[[ RECORDS open ]]
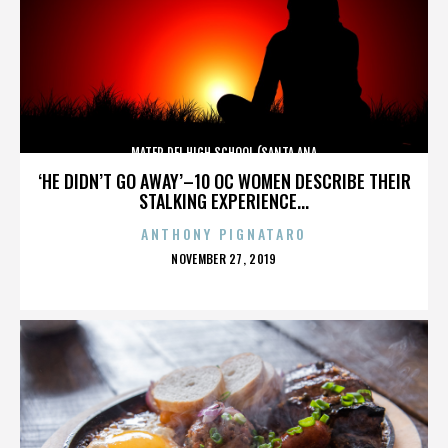
MATER DEI HIGH SCHOOL (SANTA ANA
‘HE DIDN’T GO AWAY’–10 OC WOMEN DESCRIBE THEIR
STALKING EXPERIENCE...
ANTHONY PIGNATARO
POSTED
NOVEMBER 27, 2019
ON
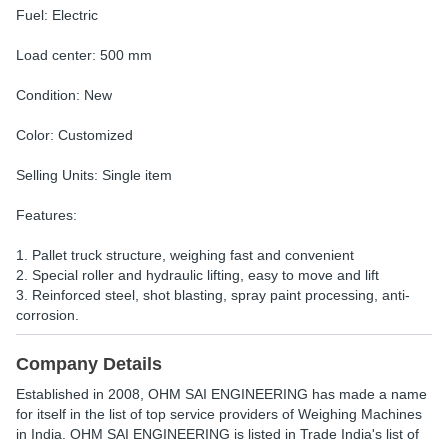
Fuel: Electric
Load center: 500 mm
Condition: New
Color: Customized
Selling Units: Single item
Features:
1. Pallet truck structure, weighing fast and convenient
2. Special roller and hydraulic lifting, easy to move and lift
3. Reinforced steel, shot blasting, spray paint processing, anti-
corrosion.
Company Details
Established in
2008
,
OHM SAI ENGINEERING
has made a name
for itself in the list of top service providers of Weighing Machines
in India. OHM SAI ENGINEERING is listed in Trade India's list of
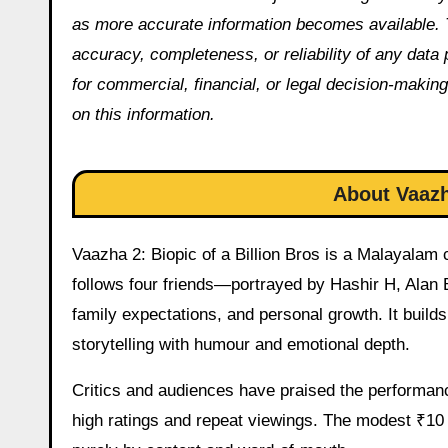
as more accurate information becomes available. 
accuracy, completeness, or reliability of any data
for commercial, financial, or legal decision-making
on this information.
About Vaazh
Vaazha 2: Biopic of a Billion Bros is a Malayala
follows four friends—portrayed by Hashir H, Alan 
family expectations, and personal growth. It build
storytelling with humour and emotional depth.
Critics and audiences have praised the performanc
high ratings and repeat viewings. The modest ₹10 c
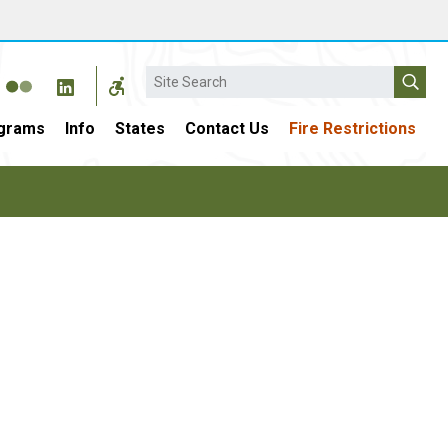
Search
grams
Info
States
Contact Us
Fire Restrictions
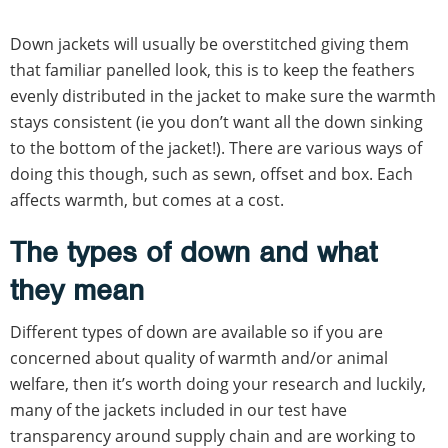
Down jackets will usually be overstitched giving them
that familiar panelled look, this is to keep the feathers
evenly distributed in the jacket to make sure the warmth
stays consistent (ie you don’t want all the down sinking
to the bottom of the jacket!). There are various ways of
doing this though, such as sewn, offset and box. Each
affects warmth, but comes at a cost.
The types of down and what
they mean
Different types of down are available so if you are
concerned about quality of warmth and/or animal
welfare, then it’s worth doing your research and luckily,
many of the jackets included in our test have
transparency around supply chain and are working to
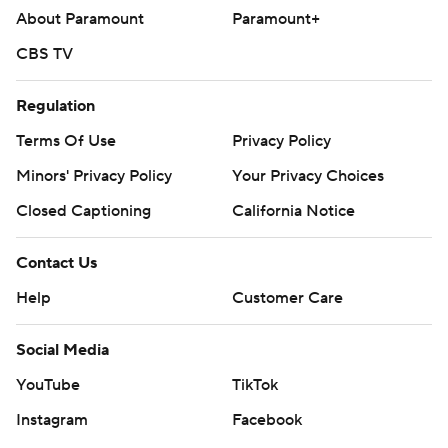
About Paramount
Paramount+
CBS TV
Regulation
Terms Of Use
Privacy Policy
Minors' Privacy Policy
Your Privacy Choices
Closed Captioning
California Notice
Contact Us
Help
Customer Care
Social Media
YouTube
TikTok
Instagram
Facebook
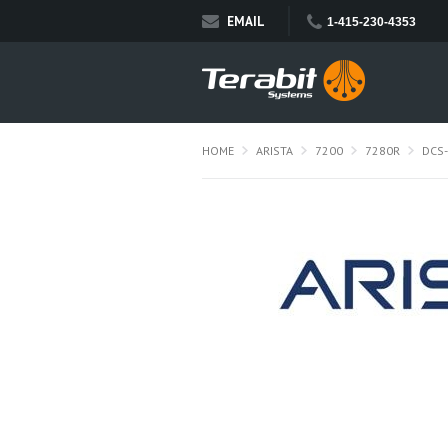
EMAIL
1-415-230-4353
HOME
ARISTA
7200
7280R
DCS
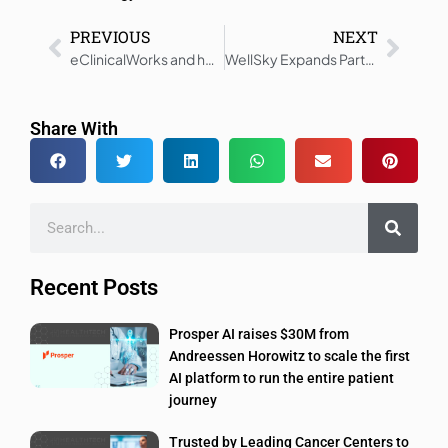
PREVIOUS
NEXT
eClinicalWorks and healow Genie Transform Healthcare Access
WellSky Expands Partnership With Adoration Home Health
Share With
Recent Posts
Prosper AI raises $30M from
Andreessen Horowitz to scale the first
AI platform to run the entire patient
journey
Trusted by Leading Cancer Centers to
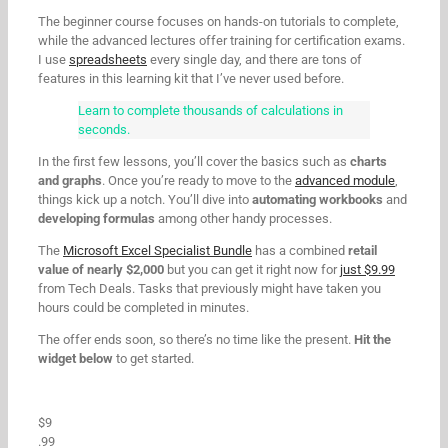
The beginner course focuses on hands-on tutorials to complete,
while the advanced lectures offer training for certification exams.
I use
spreadsheets
every single day, and there are tons of
features in this learning kit that I’ve never used before.
Learn to complete thousands of calculations in
seconds.
In the first few lessons, you’ll cover the basics such as
charts
and graphs
. Once you’re ready to move to the
advanced module
,
things kick up a notch. You’ll dive into
automating workbooks
and
developing formulas
among other handy processes.
The
Microsoft Excel Specialist Bundle
has a combined
retail
value of nearly $2,000
but you can get it right now for
just $9.99
from Tech Deals. Tasks that previously might have taken you
hours could be completed in minutes.
The offer ends soon, so there’s no time like the present.
Hit the
widget below
to get started.
$9
.99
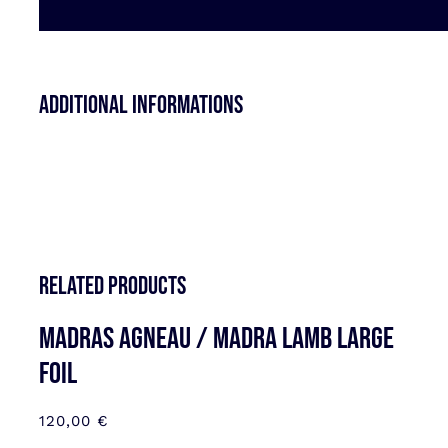
Additional informations
Related products
MADRAS AGNEAU / MADRA LAMB LARGE
FOIL
120,00
€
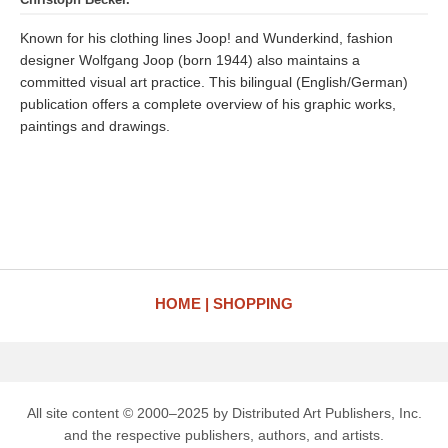
Known for his clothing lines Joop! and Wunderkind, fashion
designer Wolfgang Joop (born 1944) also maintains a
committed visual art practice. This bilingual (English/German)
publication offers a complete overview of his graphic works,
paintings and drawings.
HOME
SHOPPING
All site content © 2000–2025 by Distributed Art Publishers, Inc.
and the respective publishers, authors, and artists.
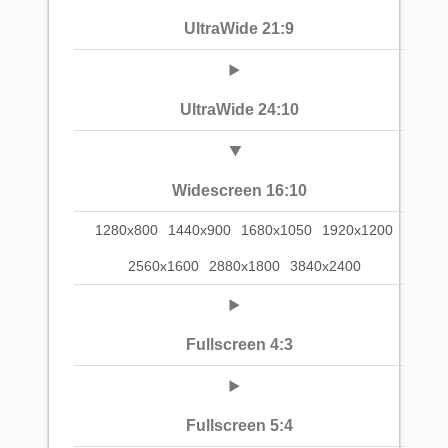
UltraWide 21:9
UltraWide 24:10
Widescreen 16:10
1280x800
1440x900
1680x1050
1920x1200
2560x1600
2880x1800
3840x2400
Fullscreen 4:3
Fullscreen 5:4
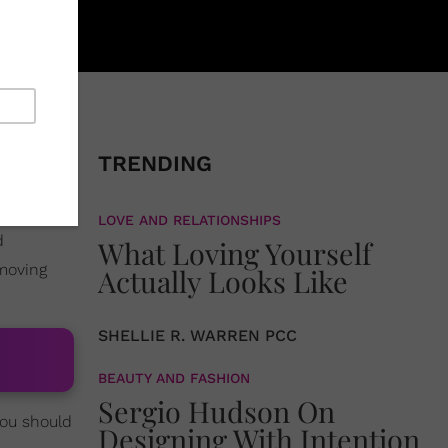
a role on
e role of
TRENDING
oil since
LOVE AND RELATIONSHIPS
d
What Loving Yourself
 moving
Actually Looks Like
SHELLIE R. WARREN PCC
BEAUTY AND FASHION
Sergio Hudson On
you should
Designing With Intention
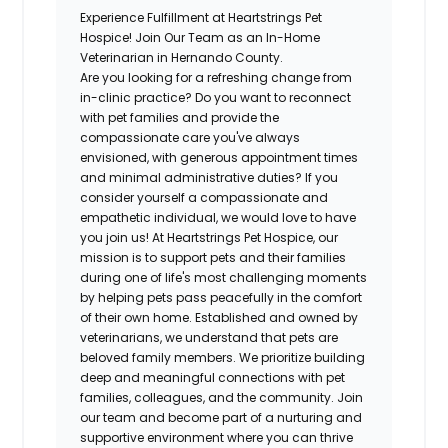
Experience Fulfillment at Heartstrings Pet
Hospice! Join Our Team as an In-Home
Veterinarian in Hernando County.
Are you looking for a refreshing change from
in-clinic practice? Do you want to reconnect
with pet families and provide the
compassionate care you've always
envisioned, with generous appointment times
and minimal administrative duties? If you
consider yourself a compassionate and
empathetic individual, we would love to have
you join us! At Heartstrings Pet Hospice, our
mission is to support pets and their families
during one of life's most challenging moments
by helping pets pass peacefully in the comfort
of their own home. Established and owned by
veterinarians, we understand that pets are
beloved family members. We prioritize building
deep and meaningful connections with pet
families, colleagues, and the community. Join
our team and become part of a nurturing and
supportive environment where you can thrive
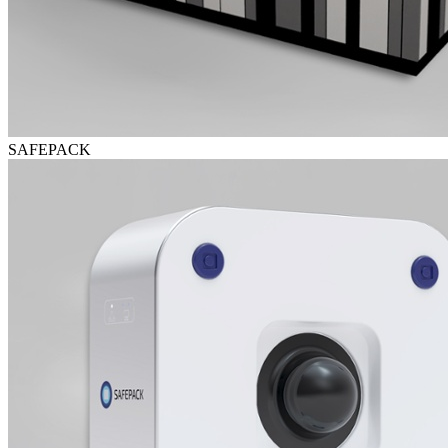
SAFEPACK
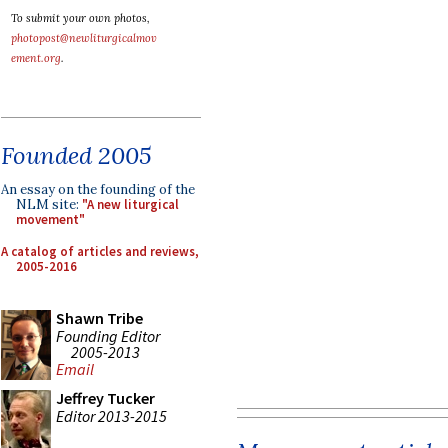
To submit your own photos,
photopost@newliturgicalmov
ement.org
.
Founded 2005
An essay on the founding of the
NLM site:
"A new liturgical
movement"
A catalog of articles and reviews,
2005-2016
Shawn Tribe
Founding Editor
2005-2013
Email
Jeffrey Tucker
Editor 2013-2015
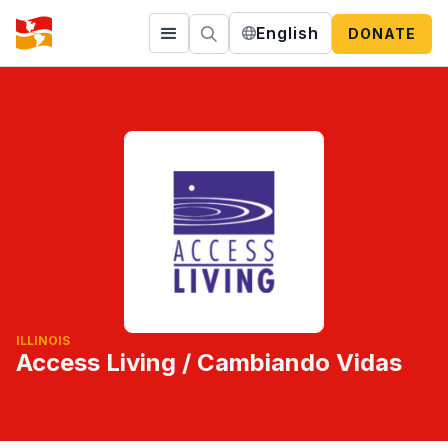
English
DONATE
ILLINOIS
Access Living / Cambiando Vidas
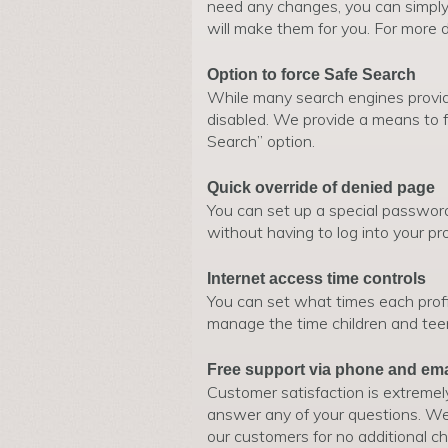
need any changes, you can simpl
will make them for you. For more d
Option to force Safe Search
While many search engines provide
disabled. We provide a means to f
Search” option.
Quick override of denied page
You can set up a special passwor
without having to log into your p
Internet access time controls
You can set what times each profi
manage the time children and tee
Free support via phone and ema
Customer satisfaction is extremel
answer any of your questions. We 
our customers for no additional ch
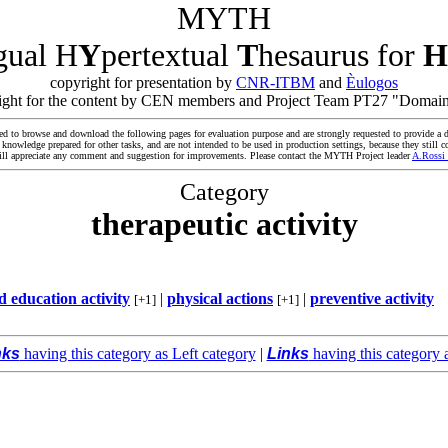
MYTH
ngual H
Y
pertextual
T
hesaurus for
H
copyright for presentation by
CNR-ITBM
and
Èulogos
yright for the content by CEN members and Project Team PT27 "Domain
ed to browse and download the following pages for evaluation purpose and are strongly requested to provide a d
owledge prepared for other tasks, and are not intended to be used in production settings, because they still co
ll appreciate any comment and suggestion for improvements. Please contact the MYTH Project leader
A.Rossi
Category
therapeutic activity
 education activity
|
physical actions
|
preventive activity
[+1]
[+1]
nks
having this category as Left category
|
Links
having this category 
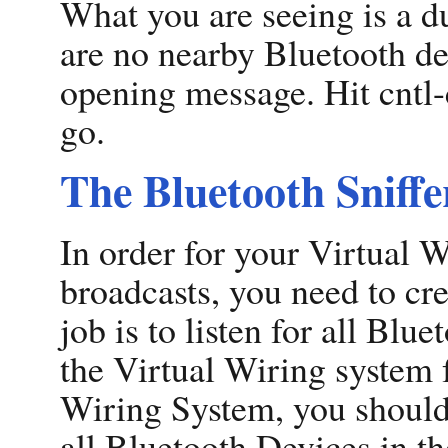
What you are seeing is a d
are no nearby Bluetooth dev
opening message. Hit cntl-
go.
The Bluetooth Sniffe
In order for your Virtual 
broadcasts, you need to cre
job is to listen for all Blu
the Virtual Wiring system 
Wiring System, you should 
all Bluetooth Devices in th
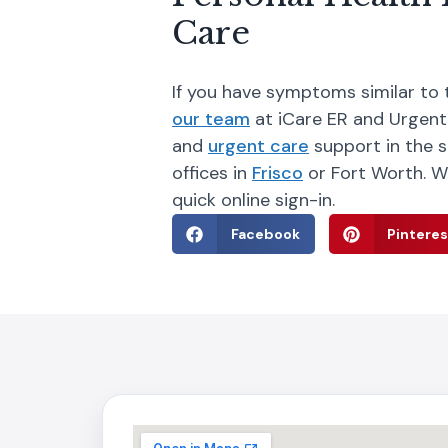
Care
If you have symptoms similar to 
our team
at iCare ER and Urgent
and
urgent care
support in the s
offices in
Frisco
or Fort Worth. W
quick online sign-in.
Facebook
Pinteres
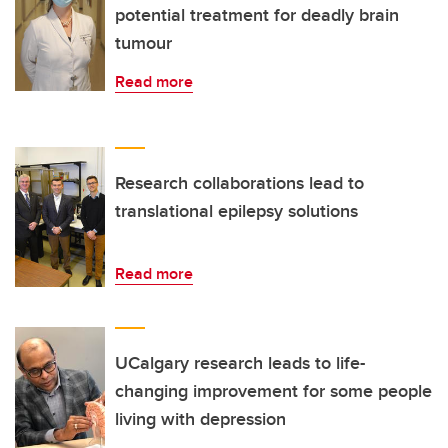
potential treatment for deadly brain
tumour
Read more
Research collaborations lead to
translational epilepsy solutions
Read more
UCalgary research leads to life-
changing improvement for some people
living with depression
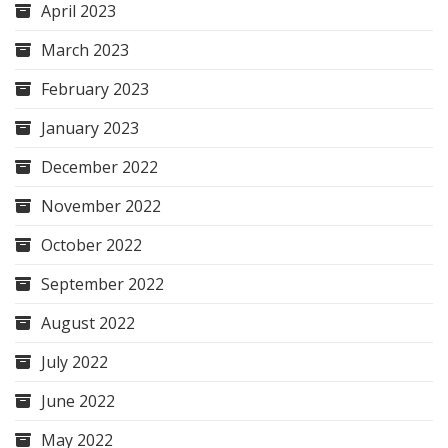
April 2023
March 2023
February 2023
January 2023
December 2022
November 2022
October 2022
September 2022
August 2022
July 2022
June 2022
May 2022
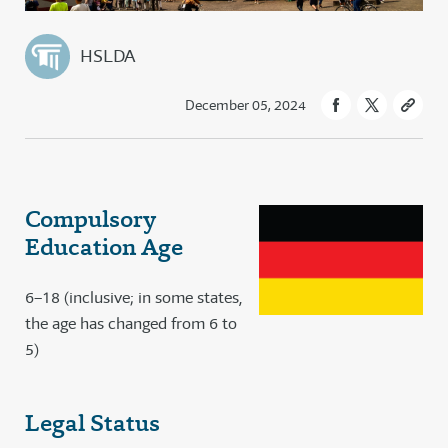
HSLDA
December 05, 2024
Compulsory
Education Age
6–18 (inclusive; in some states,
the age has changed from 6 to
5)
Legal Status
[[ RECORDS closed ]]
• [EXERCISE REQUIREMENTS]
Without copying any picture, repeat the full listing above word for word.

• [EXERCISE ANSWER]
MATER DEI HIGH SCHOOL (SANTA ANA
‘HE DIDN’T GO AWAY’–10 OC WOMEN DESCRIBE THEIR
STALKING EXPERIENCE...
ANTHONY PIGNATARO
POSTED
NOVEMBER 27, 2019
ON
Fuel: Electric
Load center: 500 mm
Condition: New
Color: Customized
Selling Units: Single item
Features:
1. Pallet truck structure, weighing fast and convenient
2. Special roller and hydraulic lifting, easy to move and lift
3. Reinforced steel, shot blasting, spray paint processing, anti-
corrosion.
Company Details
Established in
2008
,
OHM SAI ENGINEERING
has made a name
for itself in the list of top service providers of Weighing Machines
in India. OHM SAI ENGINEERING is listed in Trade India's list of
as more accurate information becomes available. 
accuracy, completeness, or reliability of any data
for commercial, financial, or legal decision-making
on this information.
About Vaazh
Vaazha 2: Biopic of a Billion Bros is a Malayala
follows four friends—portrayed by Hashir H, Alan 
family expectations, and personal growth. It build
storytelling with humour and emotional depth.
Critics and audiences have praised the performanc
high ratings and repeat viewings. The modest ₹10 c
Search
grams
Info
States
Contact Us
Fire Restrictions
Down jackets will usually be overstitched giving them
that familiar panelled look, this is to keep the feathers
evenly distributed in the jacket to make sure the warmth
stays consistent (ie you don’t want all the down sinking
to the bottom of the jacket!). There are various ways of
doing this though, such as sewn, offset and box. Each
affects warmth, but comes at a cost.
The types of down and what
they mean
Different types of down are available so if you are
concerned about quality of warmth and/or animal
welfare, then it’s worth doing your research and luckily,
many of the jackets included in our test have
transparency around supply chain and are working to
About Paramount
Paramount+
CBS TV
Regulation
Terms Of Use
Privacy Policy
Minors' Privacy Policy
Your Privacy Choices
Closed Captioning
California Notice
Contact Us
Help
Customer Care
Social Media
YouTube
TikTok
Instagram
Facebook
EMAIL
1-415-230-4353
HOME
ARISTA
7200
7280R
DCS
PREVIOUS
NEXT
eClinicalWorks and healow Genie Transform Healthcare Access
WellSky Expands Partnership With Adoration Home Health
Share With
Recent Posts
Prosper AI raises $30M from
Andreessen Horowitz to scale the first
AI platform to run the entire patient
journey
Trusted by Leading Cancer Centers to
The beginner course focuses on hands-on tutorials to complete,
while the advanced lectures offer training for certification exams.
I use
spreadsheets
every single day, and there are tons of
features in this learning kit that I’ve never used before.
Learn to complete thousands of calculations in
seconds.
In the first few lessons, you’ll cover the basics such as
charts
and graphs
. Once you’re ready to move to the
advanced module
,
things kick up a notch. You’ll dive into
automating workbooks
and
developing formulas
among other handy processes.
The
Microsoft Excel Specialist Bundle
has a combined
retail
value of nearly $2,000
but you can get it right now for
just $9.99
from Tech Deals. Tasks that previously might have taken you
hours could be completed in minutes.
The offer ends soon, so there’s no time like the present.
Hit the
widget below
to get started.
$9
.99
Additional informations
Related products
MADRAS AGNEAU / MADRA LAMB LARGE
FOIL
120,00
€
Known for his clothing lines Joop! and Wunderkind, fashion
designer Wolfgang Joop (born 1944) also maintains a
committed visual art practice. This bilingual (English/German)
publication offers a complete overview of his graphic works,
paintings and drawings.
HOME
SHOPPING
All site content © 2000–2025 by Distributed Art Publishers, Inc.
and the respective publishers, authors, and artists.
UltraWide 21:9
UltraWide 24:10
Widescreen 16:10
1280x800
1440x900
1680x1050
1920x1200
2560x1600
2880x1800
3840x2400
Fullscreen 4:3
Fullscreen 5:4
a role on
e role of
TRENDING
oil since
LOVE AND RELATIONSHIPS
d
What Loving Yourself
 moving
Actually Looks Like
SHELLIE R. WARREN PCC
BEAUTY AND FASHION
Sergio Hudson On
you should
Designing With Intention
Experience Fulfillment at Heartstrings Pet
Hospice! Join Our Team as an In-Home
Veterinarian in Hernando County.
Are you looking for a refreshing change from
in-clinic practice? Do you want to reconnect
with pet families and provide the
compassionate care you've always
envisioned, with generous appointment times
and minimal administrative duties? If you
consider yourself a compassionate and
empathetic individual, we would love to have
you join us! At Heartstrings Pet Hospice, our
mission is to support pets and their families
during one of life's most challenging moments
by helping pets pass peacefully in the comfort
of their own home. Established and owned by
veterinarians, we understand that pets are
beloved family members. We prioritize building
deep and meaningful connections with pet
families, colleagues, and the community. Join
our team and become part of a nurturing and
supportive environment where you can thrive
SAFEPACK
To submit your own photos,
photopost@newliturgicalmov
ement.org
.
Founded 2005
An essay on the founding of the
NLM site:
"A new liturgical
movement"
A catalog of articles and reviews,
2005-2016
Shawn Tribe
Founding Editor
2005-2013
Email
Jeffrey Tucker
Editor 2013-2015
English
DONATE
ILLINOIS
Access Living / Cambiando Vidas
need any changes, you can simpl
will make them for you. For more d
Option to force Safe Search
While many search engines provide
disabled. We provide a means to f
Search” option.
Quick override of denied page
You can set up a special passwor
without having to log into your p
Internet access time controls
You can set what times each profi
manage the time children and tee
Free support via phone and ema
Customer satisfaction is extremel
answer any of your questions. We 
our customers for no additional ch
MYTH
ngual H
Y
pertextual
T
hesaurus for
H
copyright for presentation by
CNR-ITBM
and
Èulogos
yright for the content by CEN members and Project Team PT27 "Domain
ed to browse and download the following pages for evaluation purpose and are strongly requested to provide a d
owledge prepared for other tasks, and are not intended to be used in production settings, because they still co
ll appreciate any comment and suggestion for improvements. Please contact the MYTH Project leader
A.Rossi
Category
therapeutic activity
 education activity
|
physical actions
|
preventive activity
[+1]
[+1]
nks
having this category as Left category
|
Links
having this category 
What you are seeing is a d
are no nearby Bluetooth dev
opening message. Hit cntl-
go.
The Bluetooth Sniffe
In order for your Virtual 
broadcasts, you need to cre
job is to listen for all Blu
the Virtual Wiring system 
Wiring System, you should 
all Bluetooth Devices in th
Care
If you have symptoms similar to 
our team
at iCare ER and Urgent
and
urgent care
support in the s
offices in
Frisco
or Fort Worth. W
quick online sign-in.
Facebook
Pinteres
potential treatment for deadly brain
tumour
Read more
Research collaborations lead to
translational epilepsy solutions
Read more
UCalgary research leads to life-
changing improvement for some people
living with depression
April 2023
March 2023
February 2023
January 2023
December 2022
November 2022
October 2022
September 2022
August 2022
July 2022
June 2022
May 2022
HSLDA
December 05, 2024
Compulsory
Education Age
6–18 (inclusive; in some states,
the age has changed from 6 to
5)
Legal Status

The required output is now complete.